Impatient now to get to a phone, Mase brought the inquisition to an end. “I came in to buy a fishing permit. I’ll come back later, after you get off that ankle.”
“I never turn away a payin’ customer, boy.”
All brisk business now, Hannah laid the shotgun on the counter and hobbled toward a slotted wooden box...or tried to. After only a single step, her crutch hit an uneven patch of floor. Her good leg buckled. She grunted in pain and started to topple backward. Mase caught her just before she hit the hard wooden floor.

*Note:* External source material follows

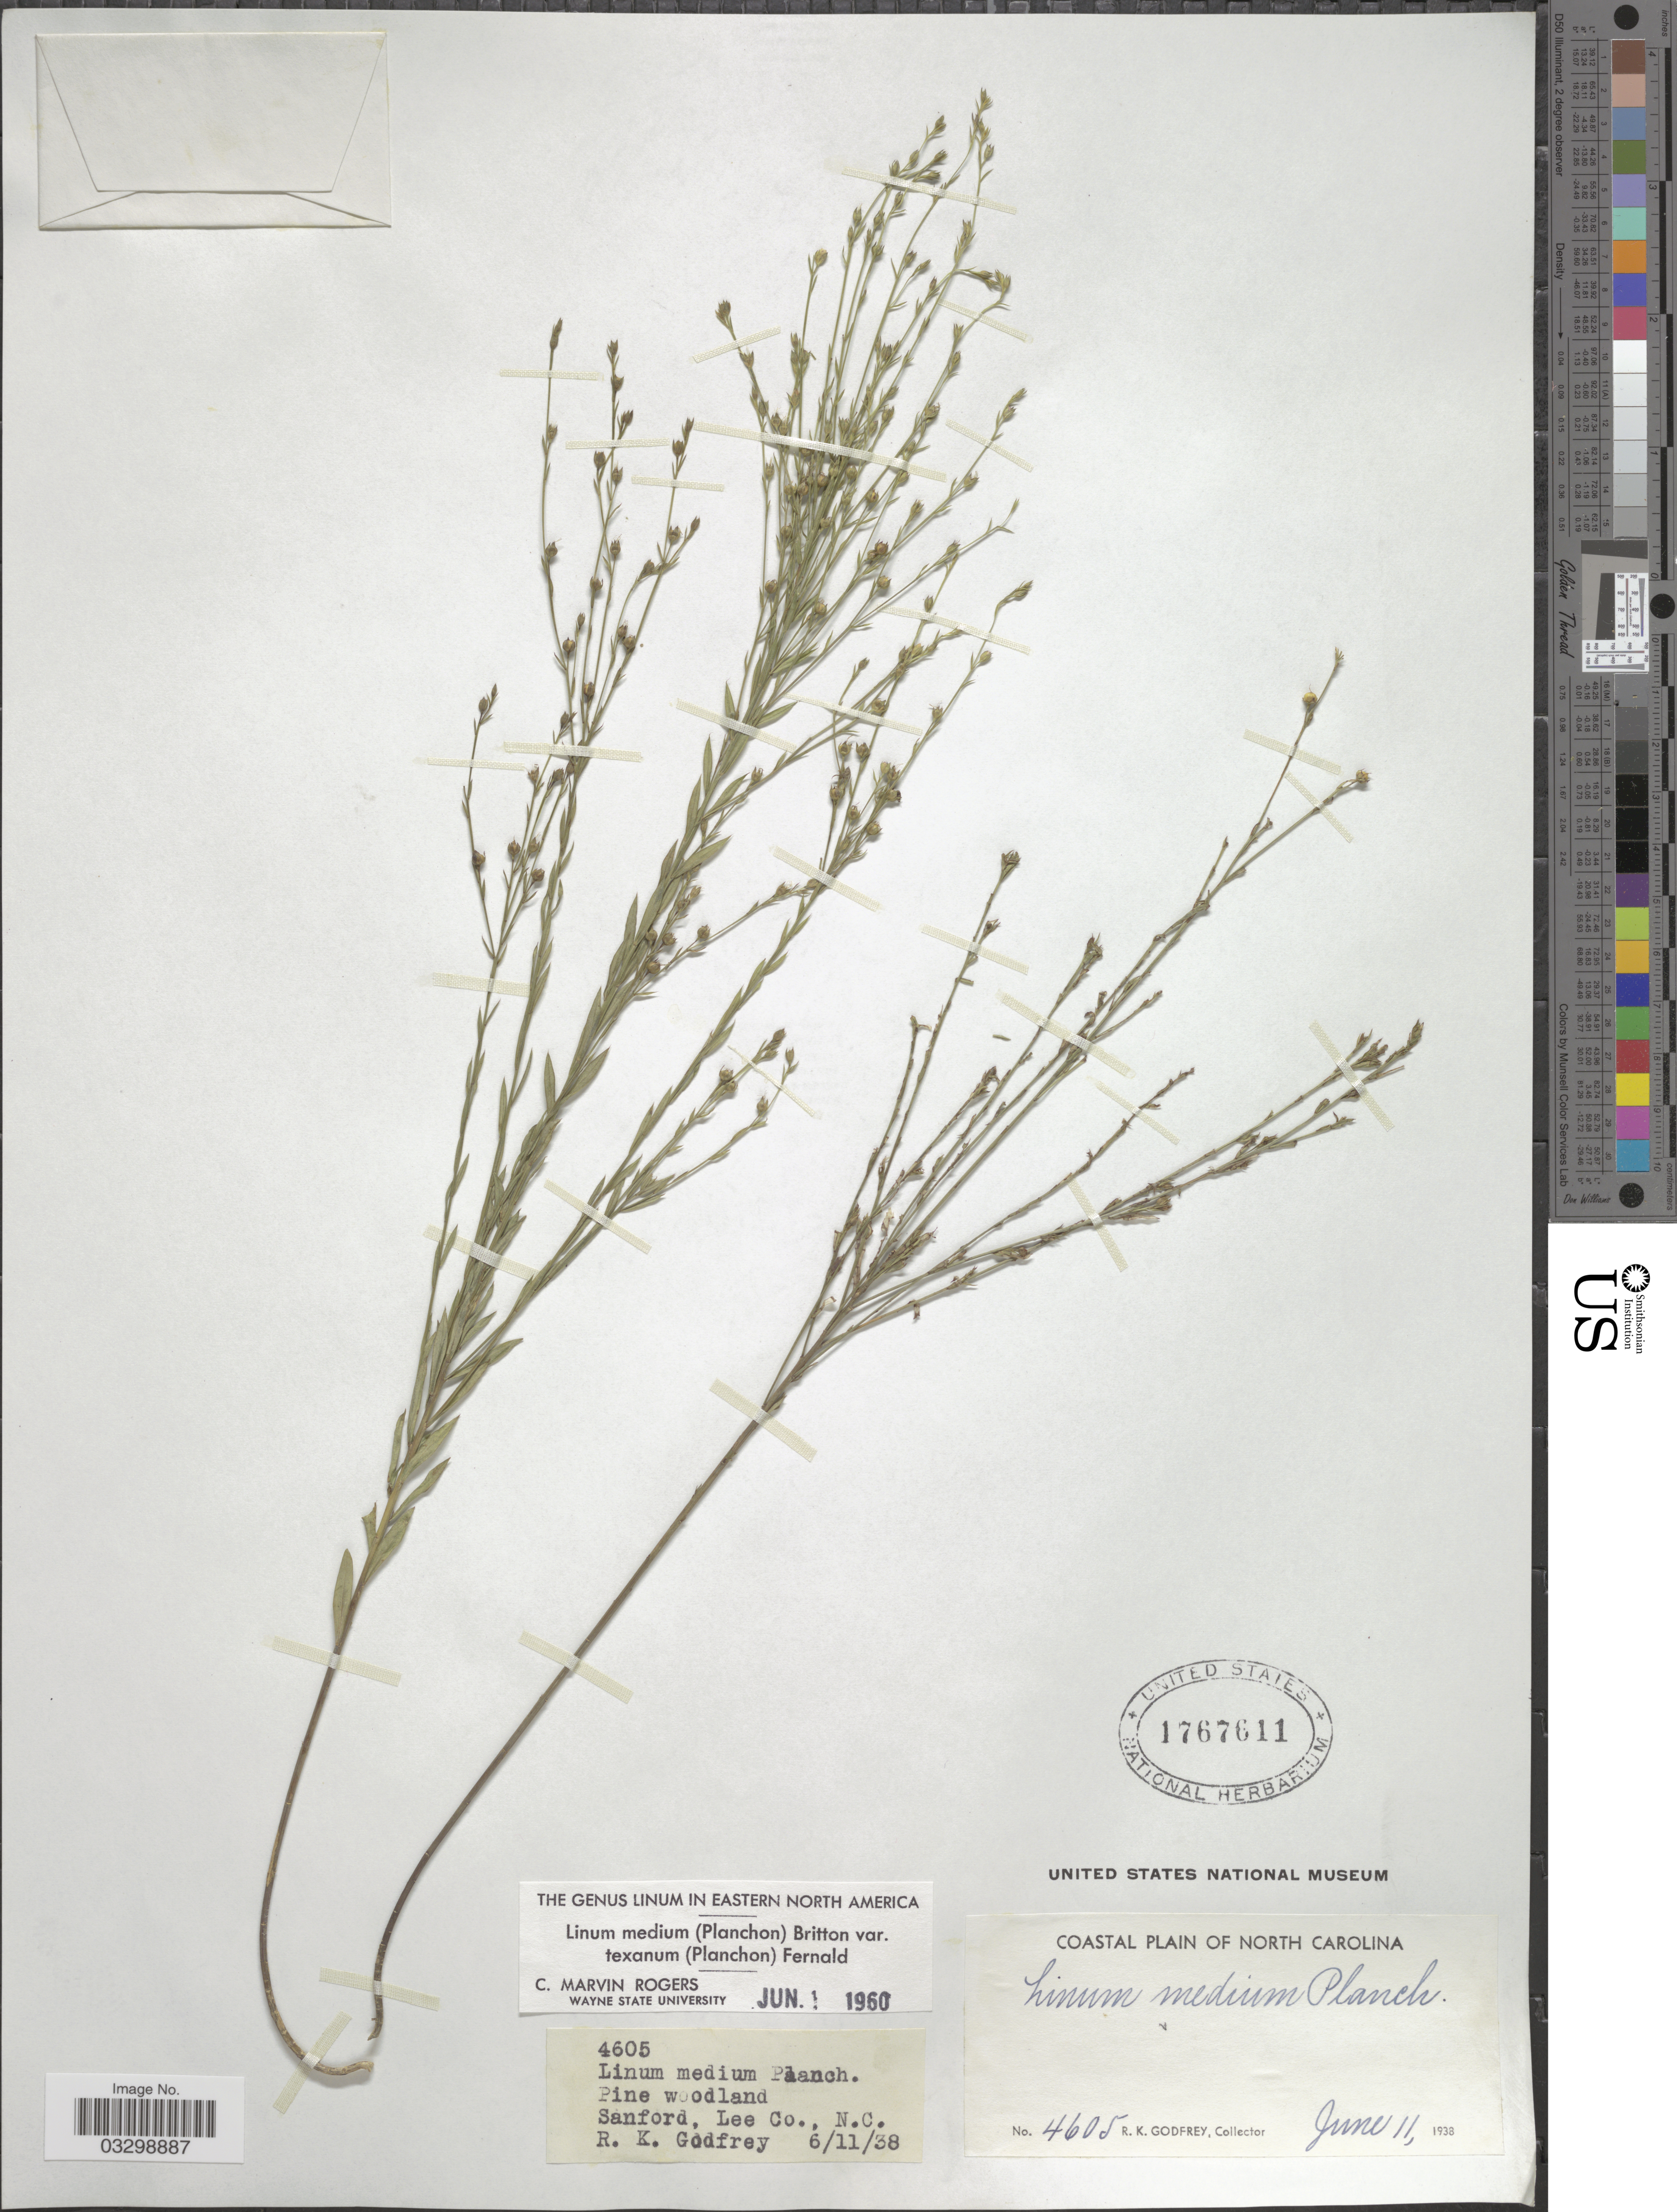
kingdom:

With Chloe hurrying ahead to show the way, he carried a muttering, thoroughly disgusted Hannah through the cluttered storeroom and down the hall he’d glimpsed earlier. The hall gave onto a kitchen on one side and a combined living room and office that had been converted into a downstairs bedroom for the invalid. A narrow flight of stairs led, Mase guessed, to the upstairs bedrooms.
Edging sideways to avoid any contact between the bulky cast encasing Hannah’s ankle and the door frame, he deposited her gently on the blankets mounded on the sofa. By the time she’d stretched out and propped her leg on a pillow, the blood had drained from her face.
Chloe clucked in concern. “You’d better take one of your pain pills. I’ll get some water.”
“I’m not taking those damned pills,” her patient snapped. “They make me feeble-minded.”